I want to prove using $\epsilon-N$ that $\lim_{n\to\infty} \frac{3n+1}{2n+5}=\frac32$.
Firstly we will find a sufficently large $n\in \Bbb N$:
\begin{align*} \epsilon\quad\gt&\quad\left|\frac{3n+1}{2n+5} - \frac32 \right|\\ =&\quad \left|\frac{3n+1 -3n-7.5}{2n+5}\right|\\ =&\quad \left|\frac{-13}{4n+10}\right|\\ \implies&\quad \epsilon \gt \frac{13}{4n+10}\\ \implies&\quad \frac1\epsilon \lt \frac{4n+10}{13}\\ \implies&\quad \frac14\left(\frac{13}\epsilon-10\right) \lt n\\ \end{align*}
So $\forall \epsilon\gt 0, \exists N(\epsilon)>\frac14\left(\frac{13}\epsilon-10\right)$ such that $\forall n\in N, n>N$, $a_n=|\frac{3n+1}{2n+5}-\frac32|\lt \epsilon$
Proof: $\left|\frac{3n+1}{2n+5}-\frac{3}{2}\right| \color{red}{\lt} \left|\frac{3N+1}{2N+5}-\frac{3}{2}\right|\lt\epsilon$
Assuming this is even right. Everything feels good except the $\color{red}{\lt}$ in red, and then when I check, since we have
\begin{align*} &\left|\frac{3n+1}{2n+5}-\frac{3}{2}\right| \color{red}{\lt}\left|\frac{3N+1}{2N+5}-\frac{3}{2}\right|,\quad n\gt N\\ &\implies \left|\frac{3n+1}{2n+5} - \frac32\right| - \left|\frac{3(n+1)+1}{2(n+1)+5} - \frac{3}{2}\right|\gt 0 \end{align*}
But this fails for all $n$? What did I do wrong?

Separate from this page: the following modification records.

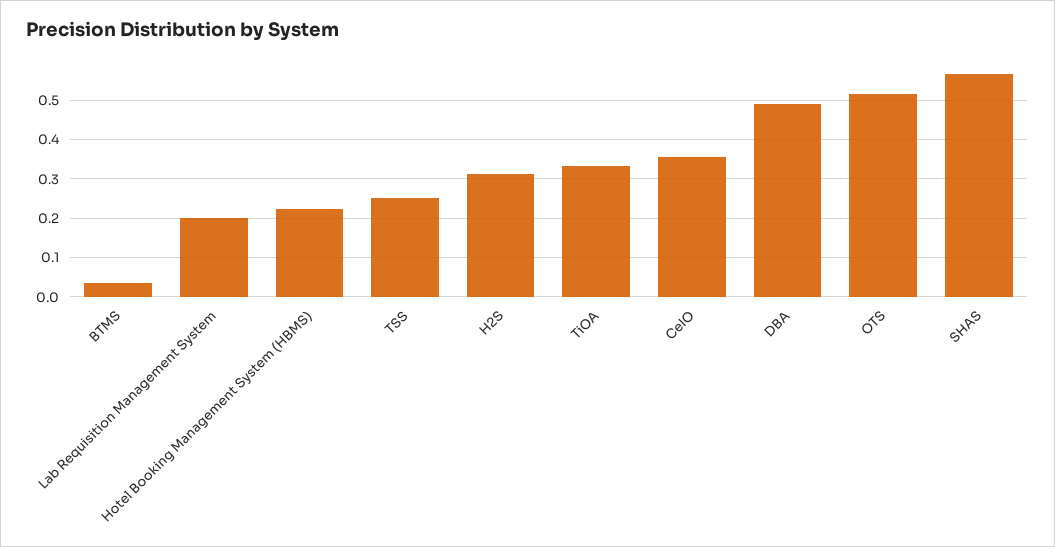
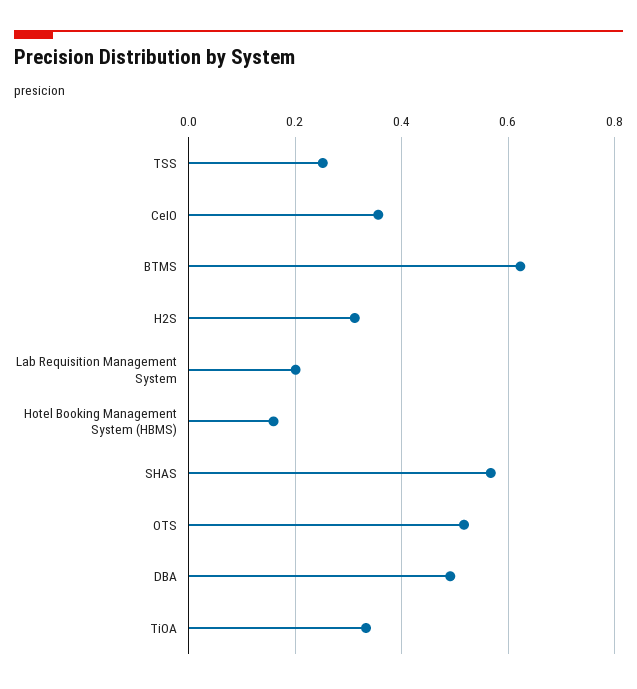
  {
-   "BTMS": 0.04,
+   "BTMS": 0.62,
    "Lab Requisition Management System": 0.2,
-   "Hotel Booking Management System (HBMS)": 0.22,
+   "Hotel Booking Management System (HBMS)": 0.16,
    "TSS": 0.26,
    "H2S": 0.32,
    "TiOA": 0.34,
    "CeIO": 0.36,
    "DBA": 0.5,
    "OTS": 0.52,
    "SHAS": 0.56
  }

Also, since $N\in\Bbb N$, we have to choose our $N$ so it is a natural number simultaneous to being greater than $\frac14\left(\frac{13}\epsilon-10\right)$, how do I ensure that subbing in $\frac14\left(\frac{13}\epsilon-10\right)$ is greater than subbing in the natural number that is the ceiling of this?
What is the problem?
$\large\mid{3n+1\over2n+5}-{3\over2}\mid={13\over4n+10}$
$\large\mid{3N+1\over2N+5}-{3\over2}\mid={13\over4N+10}$
$\large\mid{3(n+1)+1\over2(n+1)+5}-{3\over2}\mid={13\over4(n+1)+10}$
So for $n>N$ the second one is obviously larger than the first one and the first one is obviously larger than the third one.